*** SOURCE INFORMATION ***

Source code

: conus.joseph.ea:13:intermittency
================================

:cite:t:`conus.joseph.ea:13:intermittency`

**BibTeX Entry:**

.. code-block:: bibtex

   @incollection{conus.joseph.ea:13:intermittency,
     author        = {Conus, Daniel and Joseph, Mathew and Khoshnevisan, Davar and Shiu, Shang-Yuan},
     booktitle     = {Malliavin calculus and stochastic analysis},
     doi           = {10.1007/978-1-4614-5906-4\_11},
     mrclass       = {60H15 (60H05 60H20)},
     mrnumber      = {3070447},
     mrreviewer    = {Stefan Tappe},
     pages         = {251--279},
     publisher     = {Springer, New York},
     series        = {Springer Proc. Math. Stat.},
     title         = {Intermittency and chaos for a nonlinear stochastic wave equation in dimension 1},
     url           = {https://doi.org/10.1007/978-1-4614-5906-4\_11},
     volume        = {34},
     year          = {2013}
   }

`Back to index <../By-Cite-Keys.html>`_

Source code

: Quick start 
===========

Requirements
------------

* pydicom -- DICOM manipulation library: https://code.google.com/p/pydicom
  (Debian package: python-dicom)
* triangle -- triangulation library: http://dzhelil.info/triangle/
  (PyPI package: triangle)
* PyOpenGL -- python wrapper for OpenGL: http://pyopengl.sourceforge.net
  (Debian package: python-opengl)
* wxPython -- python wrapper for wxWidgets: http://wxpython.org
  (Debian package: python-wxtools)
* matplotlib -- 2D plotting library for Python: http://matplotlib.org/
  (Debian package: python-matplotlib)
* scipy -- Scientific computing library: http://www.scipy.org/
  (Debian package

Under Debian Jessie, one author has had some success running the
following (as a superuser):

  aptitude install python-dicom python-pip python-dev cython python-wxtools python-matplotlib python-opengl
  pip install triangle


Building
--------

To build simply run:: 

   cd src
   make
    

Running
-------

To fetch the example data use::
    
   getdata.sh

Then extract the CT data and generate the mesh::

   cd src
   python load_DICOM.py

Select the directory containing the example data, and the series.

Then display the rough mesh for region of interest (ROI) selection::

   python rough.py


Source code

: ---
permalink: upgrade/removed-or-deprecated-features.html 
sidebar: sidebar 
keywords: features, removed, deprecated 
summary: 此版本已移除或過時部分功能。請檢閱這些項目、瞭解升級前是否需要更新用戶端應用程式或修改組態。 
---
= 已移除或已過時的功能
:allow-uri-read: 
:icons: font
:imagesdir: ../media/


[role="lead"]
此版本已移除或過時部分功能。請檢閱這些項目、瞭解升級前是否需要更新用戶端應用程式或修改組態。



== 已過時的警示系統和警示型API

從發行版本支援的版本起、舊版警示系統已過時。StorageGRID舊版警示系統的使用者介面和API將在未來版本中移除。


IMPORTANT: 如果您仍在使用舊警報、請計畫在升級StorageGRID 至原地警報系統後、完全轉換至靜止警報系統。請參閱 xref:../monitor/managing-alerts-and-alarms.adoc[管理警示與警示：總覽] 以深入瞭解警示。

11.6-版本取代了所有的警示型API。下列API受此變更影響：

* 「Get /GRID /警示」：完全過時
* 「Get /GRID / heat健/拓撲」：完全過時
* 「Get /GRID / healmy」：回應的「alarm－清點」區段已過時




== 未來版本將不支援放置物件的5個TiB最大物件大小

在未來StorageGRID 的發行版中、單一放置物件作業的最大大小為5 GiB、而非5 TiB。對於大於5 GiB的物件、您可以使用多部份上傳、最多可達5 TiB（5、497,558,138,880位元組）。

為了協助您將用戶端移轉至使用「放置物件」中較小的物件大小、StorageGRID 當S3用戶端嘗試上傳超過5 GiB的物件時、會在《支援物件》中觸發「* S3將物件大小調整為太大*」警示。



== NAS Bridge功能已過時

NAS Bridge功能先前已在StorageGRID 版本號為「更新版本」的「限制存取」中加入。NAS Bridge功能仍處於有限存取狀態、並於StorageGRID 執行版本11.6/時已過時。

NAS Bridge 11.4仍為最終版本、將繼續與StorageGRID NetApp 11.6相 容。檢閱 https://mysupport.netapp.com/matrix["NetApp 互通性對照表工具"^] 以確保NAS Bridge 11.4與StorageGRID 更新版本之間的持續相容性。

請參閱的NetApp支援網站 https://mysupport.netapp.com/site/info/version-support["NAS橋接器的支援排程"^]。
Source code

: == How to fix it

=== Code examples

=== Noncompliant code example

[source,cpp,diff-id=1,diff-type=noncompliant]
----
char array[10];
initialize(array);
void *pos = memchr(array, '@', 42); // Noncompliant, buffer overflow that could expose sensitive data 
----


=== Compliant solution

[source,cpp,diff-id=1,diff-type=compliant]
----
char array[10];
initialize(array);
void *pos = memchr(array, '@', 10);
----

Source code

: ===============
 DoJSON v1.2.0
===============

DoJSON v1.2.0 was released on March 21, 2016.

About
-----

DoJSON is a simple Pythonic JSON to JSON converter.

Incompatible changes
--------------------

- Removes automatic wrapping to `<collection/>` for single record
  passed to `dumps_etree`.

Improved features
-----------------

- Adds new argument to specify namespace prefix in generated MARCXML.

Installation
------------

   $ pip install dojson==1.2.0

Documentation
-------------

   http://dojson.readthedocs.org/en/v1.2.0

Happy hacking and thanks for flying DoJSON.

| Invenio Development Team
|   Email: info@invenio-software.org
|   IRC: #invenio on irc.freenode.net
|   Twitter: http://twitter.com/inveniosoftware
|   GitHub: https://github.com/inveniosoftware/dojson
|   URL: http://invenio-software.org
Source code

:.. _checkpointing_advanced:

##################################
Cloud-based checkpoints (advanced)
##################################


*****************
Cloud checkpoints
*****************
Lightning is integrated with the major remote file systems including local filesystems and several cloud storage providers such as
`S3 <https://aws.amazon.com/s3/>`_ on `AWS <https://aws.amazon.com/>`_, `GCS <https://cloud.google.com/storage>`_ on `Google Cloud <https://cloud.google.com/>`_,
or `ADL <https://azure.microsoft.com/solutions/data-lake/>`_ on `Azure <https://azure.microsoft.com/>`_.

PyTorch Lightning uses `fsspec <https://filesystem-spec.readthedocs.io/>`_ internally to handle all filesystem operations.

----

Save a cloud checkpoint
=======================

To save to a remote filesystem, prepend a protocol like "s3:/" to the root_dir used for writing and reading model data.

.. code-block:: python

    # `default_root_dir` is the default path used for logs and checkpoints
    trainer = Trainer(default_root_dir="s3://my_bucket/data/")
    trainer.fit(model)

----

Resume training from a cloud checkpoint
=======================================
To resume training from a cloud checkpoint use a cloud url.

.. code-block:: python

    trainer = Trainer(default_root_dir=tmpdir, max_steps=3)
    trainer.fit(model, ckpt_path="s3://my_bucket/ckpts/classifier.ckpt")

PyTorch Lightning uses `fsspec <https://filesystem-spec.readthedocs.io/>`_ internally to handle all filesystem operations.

*** End of SOURCE INFORMATION ***

**WHAT YOU WILL DO**.
Read through the entries, then copy every line where the string "google" is found.

**SOLUTION BELOW**.
* pydicom -- DICOM manipulation library: https://code.google.com/p/pydicom
`S3 <https://aws.amazon.com/s3/>`_ on `AWS <https://aws.amazon.com/>`_, `GCS <https://cloud.google.com/storage>`_ on `Google Cloud <https://cloud.google.com/>`_,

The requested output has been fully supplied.